[START Excerpted records]

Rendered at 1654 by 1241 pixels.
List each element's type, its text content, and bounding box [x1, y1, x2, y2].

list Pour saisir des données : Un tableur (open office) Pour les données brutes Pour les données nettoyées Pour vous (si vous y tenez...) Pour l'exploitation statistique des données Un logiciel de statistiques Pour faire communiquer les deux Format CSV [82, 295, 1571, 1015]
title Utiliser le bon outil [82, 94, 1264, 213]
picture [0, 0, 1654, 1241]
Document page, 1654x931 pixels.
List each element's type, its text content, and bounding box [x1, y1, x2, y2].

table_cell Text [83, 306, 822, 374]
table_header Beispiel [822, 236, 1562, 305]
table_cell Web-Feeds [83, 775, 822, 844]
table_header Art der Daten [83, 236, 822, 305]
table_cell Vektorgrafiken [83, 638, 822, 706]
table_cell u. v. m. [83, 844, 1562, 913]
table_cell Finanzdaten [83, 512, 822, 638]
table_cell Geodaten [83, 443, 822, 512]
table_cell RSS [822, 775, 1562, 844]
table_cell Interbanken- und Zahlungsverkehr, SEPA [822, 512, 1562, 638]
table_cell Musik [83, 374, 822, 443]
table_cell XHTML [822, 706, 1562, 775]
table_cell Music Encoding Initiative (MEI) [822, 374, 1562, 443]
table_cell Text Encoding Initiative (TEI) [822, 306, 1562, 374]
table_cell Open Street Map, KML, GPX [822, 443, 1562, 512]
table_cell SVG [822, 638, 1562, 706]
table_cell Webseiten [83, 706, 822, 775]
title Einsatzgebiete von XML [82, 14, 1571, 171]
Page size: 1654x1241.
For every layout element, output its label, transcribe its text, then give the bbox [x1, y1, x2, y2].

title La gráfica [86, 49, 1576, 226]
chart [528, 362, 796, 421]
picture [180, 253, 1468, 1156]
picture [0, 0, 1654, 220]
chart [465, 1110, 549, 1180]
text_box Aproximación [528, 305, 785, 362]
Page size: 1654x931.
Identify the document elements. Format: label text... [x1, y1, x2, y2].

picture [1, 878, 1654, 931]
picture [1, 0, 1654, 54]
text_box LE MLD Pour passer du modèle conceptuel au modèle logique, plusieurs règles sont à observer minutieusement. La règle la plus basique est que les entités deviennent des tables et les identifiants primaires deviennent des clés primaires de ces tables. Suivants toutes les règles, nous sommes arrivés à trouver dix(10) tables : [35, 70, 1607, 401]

[END Excerpted records]

**To be done:**
Rewrite everything from the line containing "Document page, 1654x931 pixels." down to the line containing "text_box Aproximación [528, 305, 785, 362]", putting "copy its text" in place of "transcribe its text" and keeping all else unchanged.

**Output of the task:**
Document page, 1654x931 pixels.
List each element's type, its text content, and bounding box [x1, y1, x2, y2].

table_cell Text [83, 306, 822, 374]
table_header Beispiel [822, 236, 1562, 305]
table_cell Web-Feeds [83, 775, 822, 844]
table_header Art der Daten [83, 236, 822, 305]
table_cell Vektorgrafiken [83, 638, 822, 706]
table_cell u. v. m. [83, 844, 1562, 913]
table_cell Finanzdaten [83, 512, 822, 638]
table_cell Geodaten [83, 443, 822, 512]
table_cell RSS [822, 775, 1562, 844]
table_cell Interbanken- und Zahlungsverkehr, SEPA [822, 512, 1562, 638]
table_cell Musik [83, 374, 822, 443]
table_cell XHTML [822, 706, 1562, 775]
table_cell Music Encoding Initiative (MEI) [822, 374, 1562, 443]
table_cell Text Encoding Initiative (TEI) [822, 306, 1562, 374]
table_cell Open Street Map, KML, GPX [822, 443, 1562, 512]
table_cell SVG [822, 638, 1562, 706]
table_cell Webseiten [83, 706, 822, 775]
title Einsatzgebiete von XML [82, 14, 1571, 171]
Page size: 1654x1241.
For every layout element, output its label, copy its text, then give the bbox [x1, y1, x2, y2].

title La gráfica [86, 49, 1576, 226]
chart [528, 362, 796, 421]
picture [180, 253, 1468, 1156]
picture [0, 0, 1654, 220]
chart [465, 1110, 549, 1180]
text_box Aproximación [528, 305, 785, 362]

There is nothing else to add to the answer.